Encrypting ZFS and other storage in OMV - keys in PVE, mount as storage to OMV?

[ChrisK]

I've decided to use OpenMediaVault for NAS VM, since I want both a ZFS mirror and a MergerFS + SnapRAID pool (very important vs less important data). OMV doesn't really support setting up encryption for you (at least for ZFS, that's how far I've come), so I have do to it more manually.

I don't want to encrypt the entire Proxmox install, since I've promised my gf that HomeAssistant will be working just fine after a restart.

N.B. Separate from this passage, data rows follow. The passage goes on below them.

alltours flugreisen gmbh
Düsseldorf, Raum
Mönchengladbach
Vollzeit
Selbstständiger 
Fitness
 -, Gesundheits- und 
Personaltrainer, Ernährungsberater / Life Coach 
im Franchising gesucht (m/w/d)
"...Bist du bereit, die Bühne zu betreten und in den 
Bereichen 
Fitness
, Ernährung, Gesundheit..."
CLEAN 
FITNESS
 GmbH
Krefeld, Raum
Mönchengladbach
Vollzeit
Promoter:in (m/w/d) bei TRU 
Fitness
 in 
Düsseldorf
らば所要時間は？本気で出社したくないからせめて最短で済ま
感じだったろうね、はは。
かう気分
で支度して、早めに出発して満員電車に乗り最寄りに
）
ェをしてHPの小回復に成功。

I don't want to login to the OMV VM every time the server reboots, just to type some encryption key, so instead, I have thought about doing it like this:
* Use an encrypted storage on my Proxmox install
* Put my encryption keys in that storage
* Mount the storage as a hard drive to OMV
* Unlock filesystems at boot time of OMV using systemd
* Setup a script in Proxmox where I enter an encryption key, and after that, it unlocks the encrypted storage and starts the OMV VM

I think that will work, but I'm unsure about some things:
* Will the mounted hard drive be backed up when running a backup? EDIT: It can be excluded from backups, it's in the advanced options for the virtual disk.
* Is it enough to turn off swap on my OMV VM, so the key will never be written to an unencrypted filesystem?
* Or might it be that Proxmox will SWAP out the memory of my OMV VM, so the key will end up on an unencrypted filesystem?
* Anything else I've missed?

 

[ChrisK]

I went and encrypted the entire OMV VM in Proxmox, so at the moment I don't have to worry about keys being written to swap. I also added another small encrypted virtual disk, containing the keys.

Now I just need to see if I can disable the swap of my OMV instance, and thus hopefully back up my VM without any trace of the keys.